This video shows the neural activity (yellow/red) throughout the entire central nervous system (grey) of a Drosophila larva as it crawls backwards.
Credit: Keller et al. Nature Communications

The neural activity of an entire central nervous system has been captured in a fairly complex animal for the first time.

The video footage shows neurons firing in the nervous system of a fruit fly larva, Drosophila melanogaster, as it crawls back and forth.

Scientists at the Howard Hughes Medical Institute in Ashburn, Virginia, imaged patterns of motor neuron activity in the organism as it crawled backwards and forwards.

The images were captured five times per second for up to an hour, at a resolution high enough to see single neurons firing.

“We are curious to see neural activity as behaviours are being produced,” said Philipp Keller, an author of the study in Nature Communications.

A 2D video showing motor neurons firing (yellow/red) throughout the entire central nervous system (grey) of a Drosophila larva.

The data =
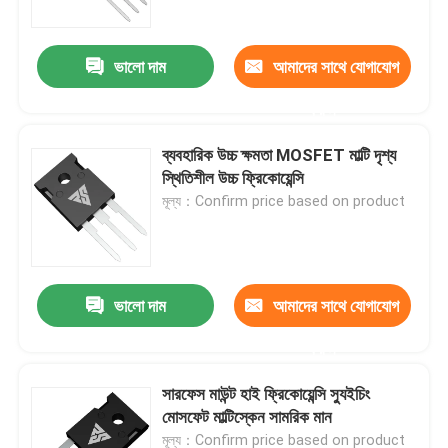
ভালো দাম
আমাদের সাথে যোগাযোগ
করুন
ব্যবহারিক উচ্চ ক্ষমতা MOSFET মাল্টি দৃশ্য
স্থিতিশীল উচ্চ ফ্রিকোয়েন্সি
মূল্য：Confirm price based on product
ভালো দাম
আমাদের সাথে যোগাযোগ
বাড়ি
করুন
পণ্য
সারফেস মাউন্ট হাই ফ্রিকোয়েন্সি স্যুইচিং
মোসফেট মাল্টিস্কেন সামরিক মান
আমাদের সম্পর্কে
মূল্য：Confirm price based on product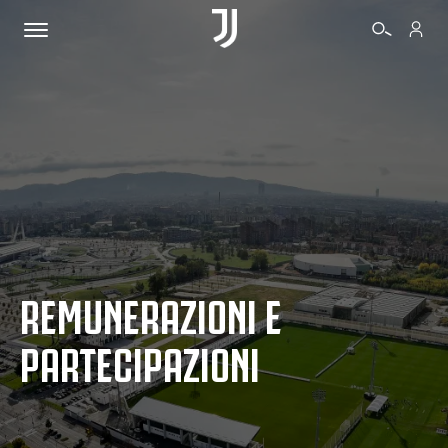
BIGLIETTI
SHOP
BIANCONERI
REMUNERAZIONI E
VIDEO
PARTECIPAZIONI
ALTRO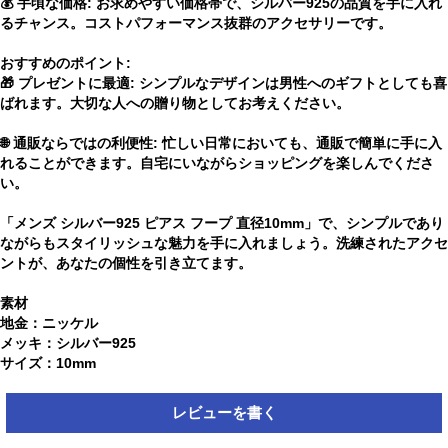
💰 手頃な価格: お求めやすい価格帯で、シルバー925の品質を手に入れ
るチャンス。コストパフォーマンス抜群のアクセサリーです。
おすすめのポイント:
🎁 プレゼントに最適: シンプルなデザインは男性へのギフトとしても喜
ばれます。大切な人への贈り物としてお考えください。
🌐 通販ならではの利便性: 忙しい日常においても、通販で簡単に手に入
れることができます。自宅にいながらショッピングを楽しんでくださ
い。
「メンズ シルバー925 ピアス フープ 直径10mm」で、シンプルであり
ながらもスタイリッシュな魅力を手に入れましょう。洗練されたアクセ
ントが、あなたの個性を引き立てます。
素材
地金：ニッケル
メッキ：シルバー925
サイズ：10mm
レビューを書く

What this exercise asks =
1. List every color the fruit fly larva article names.
2. Please copy, word for word, everything in the fruit fly larva article from "This video shows" down to "single neurons firing.".

Answers to the tasks =
1. yellow, red, grey

2.
This video shows the neural activity (yellow/red) throughout the entire central nervous system (grey) of a Drosophila larva as it crawls backwards.
Credit: Keller et al. Nature Communications

The neural activity of an entire central nervous system has been captured in a fairly complex animal for the first time.

The video footage shows neurons firing in the nervous system of a fruit fly larva, Drosophila melanogaster, as it crawls back and forth.

Scientists at the Howard Hughes Medical Institute in Ashburn, Virginia, imaged patterns of motor neuron activity in the organism as it crawled backwards and forwards.

The images were captured five times per second for up to an hour, at a resolution high enough to see single neurons firing.